Looking back over the past year and a half, there have been so many stressors, and it is these very pressures that have driven a level of productivity, creativity, and collaboration amongst our staff that is truly palpable. We’ve rapidly flexed our tried-and-true approaches to service to meet our clients’ needs differently. We’ve developed new programs and engaged new donors to help see those programs through with an intensity that words simply cannot describe. Our staff, who are used to working strictly within the boundaries of their own service areas, have demolished those long-standing lines to work together towards critical response, ensuring that basic human needs were met at the start of this crisis, and continue to be met as its pervasiveness continues. Those who were clinically trained and used to providing solely direct service have stretched muscles they have not used before to survey needs in the community and adapt their skill sets to new and innovative styles of serving people. Today, our organization is profoundly different then it was in March of 2020, and believe it or not, most of it is for the good.
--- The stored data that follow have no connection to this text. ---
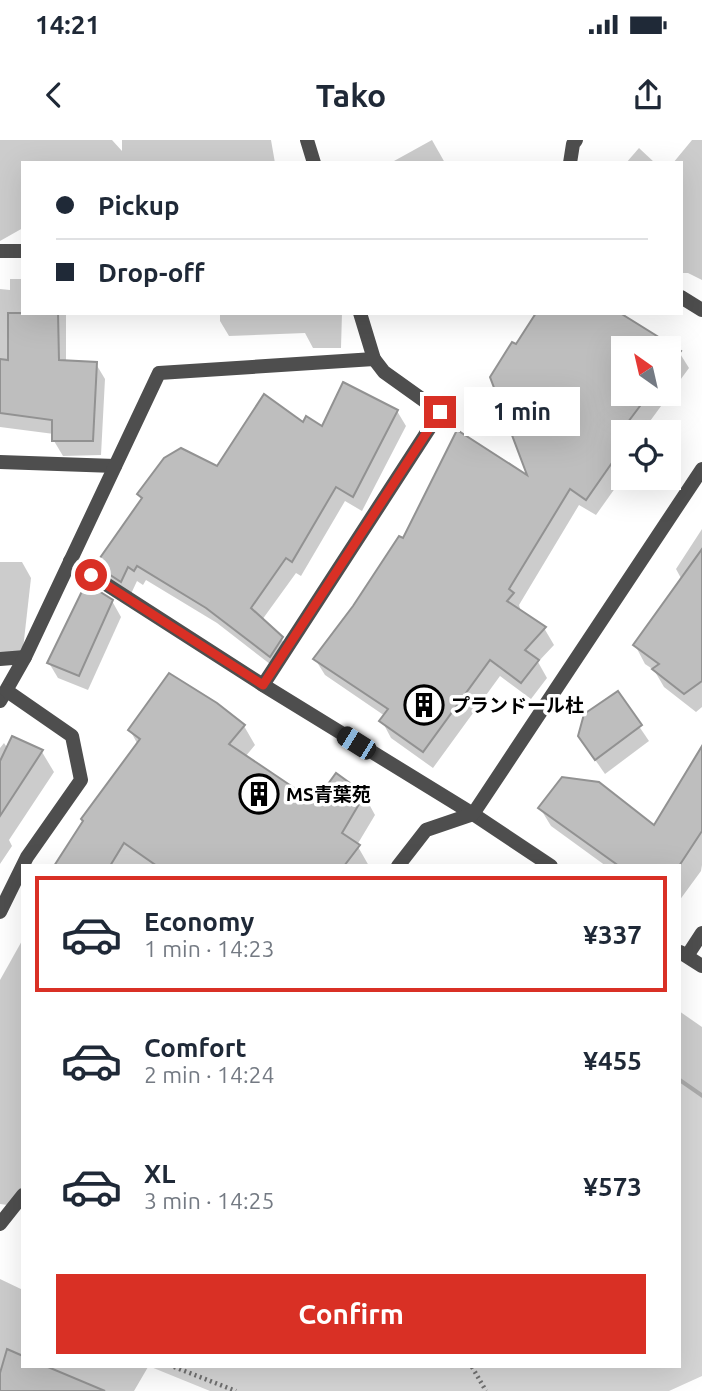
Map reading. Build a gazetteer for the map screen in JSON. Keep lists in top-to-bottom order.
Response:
{
  "places": {
    "building": ["プランドール杜", "MS青葉苑"]
  },
  "north": "top left",
  "page": {
    "status": "14:21",
    "header": "Tako",
    "banner": ["Pickup", "Drop-off"],
    "bubble": "1 min",
    "list": [
      {
        "name": "Economy",
        "note": "1 min · 14:23",
        "value": "¥337"
      },
      {
        "name": "Comfort",
        "note": "2 min · 14:24",
        "value": "¥455"
      },
      {
        "name": "XL",
        "note": "3 min · 14:25",
        "value": "¥573"
      }
    ],
    "buttons": "Confirm"
  }
}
What is the dynamic that occurs when human beings are faced with adversity and meet the challenge with energy and drive? I in no way am minimizing the fear, the anxiety, and the myriad other emotional and physical challenges that everyone has faced during this pandemic, but I find myself truly fascinated by the human psyche and what it is that propels us in these moments. I realized very early on that as members of a helping profession, where a desire to make lives better is a tenet of the field, a scenario such as Covid-19 only intensifies the commitment to serve. But throughout this time, it has seemed like more than that. There has been a collective vulnerability that we’ve all shared that seems to have helped all of us shed our usual work narratives such as “you do this, I do that” or “it is her job to worry about that,” “he is the expert on this topic,” or “that’s not the way we do it here.” As we began the year together, crippled with anxiety, we weren’t being asked the typical questions, and we couldn’t rely on our usual answers. Anyone who had a new thought or suggestion was heard. We began to speak to each other on All-Staff calls (80-90 people) as if we were sitting down and figuring out a puzzle together. Everyone wanted answers and initially no one had them. We struggled together, and many were frustrated. Nevertheless, we would come back together for the next call and try again.

We started to learn from each other on a daily basis in ways we had never done before. Part of the learning was related to our jobs and how we were synthesizing information about the needs of our community and what our response needed to be. Some of it was getting on Zoom calls at lunch time to learn how to cook a special dish from another staff person. Articles about COVID-19, mental health, work-life balance, Zoom fatigue, technology, and more started being circulated staff-wide. Everyone was eager to share what they were reading. We engaged in and completed a full strategic plan and held focus groups where more of our staff and Board participated than ever before. Planning for our future seemed vital, and Lessons Learned from the Pandemic became a critical initiative where staff and clients were interviewed to learn what the best and the hardest parts of this time have been with the goal of using this feedback to plan how our organization will work in the future.

Now, finally, with case counts consistently down in our area, we are re-entering workspaces in a modified way this fall. Beginning to see each other again is so exciting, but some are having an easier time of letting go of the trauma of the last 18+ months more than others. One question that we are now asking is, how will we hold onto the best of the past year and a half – the creativity, the ability to be nimble, the amazing collaboration, the breaking down of silos, and the deep sense of purpose that we all felt in helping others, and each other, get through this unprecedented time. Through crisis comes growth, and the pandemic has afforded us the opportunity to do just that. No one wants to live in a perpetual state of crisis, nor is it in any way sustainable, but understanding ourselves and what has helped us get through it can only help us take bolder and more innovative steps for the future.